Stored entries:
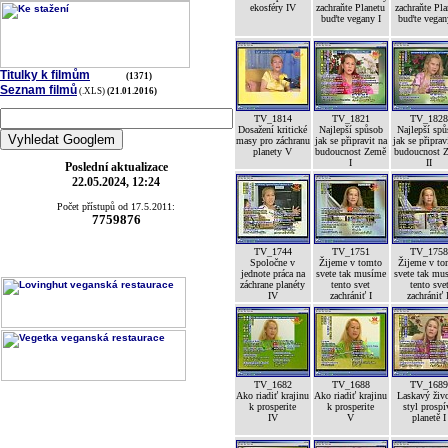
ekosféry IV
zachraňte Planetu
zachraňte Pla
buďte vegany I
buďte vegan
Titulky k filmům
(1371)
Seznam filmů
(.XLS)
(21.01.2016)
TV_1814
TV_1821
TV_182
Dosažení kritické
Najlepší spůsob
Najlepší sp
masy pro záchranu
jak se připravit na
jak se připrav
planety V
budoucnost Země
budoucnost 
I
II
Poslední aktualizace
22.05.2024, 12:24
Počet přístupů od 17.5.2011:
7759876
TV_1744
TV_1751
TV_175
Spoločne v
Žijeme v tomto
Žijeme v to
jednote práca na
svete tak musíme
svete tak mu
záchrane planéty
tento svet
tento sve
IV
zachrániť I
zachrániť 
TV_1682
TV_1688
TV_168
Ako riadiť krajinu
Ako riadiť krajinu
Laskavý živ
k prosperite
k prosperite
styl prospí
IV
V
planetě I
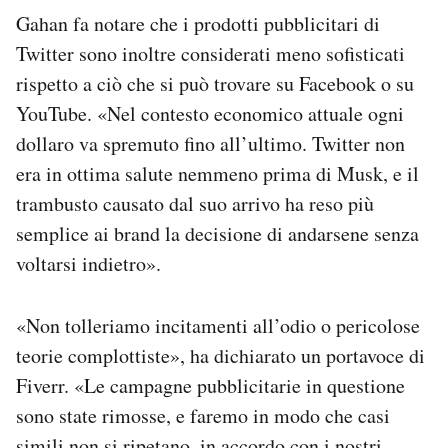
Gahan fa notare che i prodotti pubblicitari di
Twitter sono inoltre considerati meno sofisticati
rispetto a ciò che si può trovare su Facebook o su
YouTube. «Nel contesto economico attuale ogni
dollaro va spremuto fino all’ultimo. Twitter non
era in ottima salute nemmeno prima di Musk, e il
trambusto causato dal suo arrivo ha reso più
semplice ai brand la decisione di andarsene senza
voltarsi indietro».
«Non tolleriamo incitamenti all’odio o pericolose
teorie complottiste», ha dichiarato un portavoce di
Fiverr. «Le campagne pubblicitarie in questione
sono state rimosse, e faremo in modo che casi
simili non si ripetano, in accordo con i nostri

**WHAT IS BEING ASKED:** Find the line containing "era in ottima", then output it and every line after it to the end of the data, exactly.

**ANSWER TO THIS PROBLEM:**
era in ottima salute nemmeno prima di Musk, e il
trambusto causato dal suo arrivo ha reso più
semplice ai brand la decisione di andarsene senza
voltarsi indietro».
«Non tolleriamo incitamenti all’odio o pericolose
teorie complottiste», ha dichiarato un portavoce di
Fiverr. «Le campagne pubblicitarie in questione
sono state rimosse, e faremo in modo che casi
simili non si ripetano, in accordo con i nostri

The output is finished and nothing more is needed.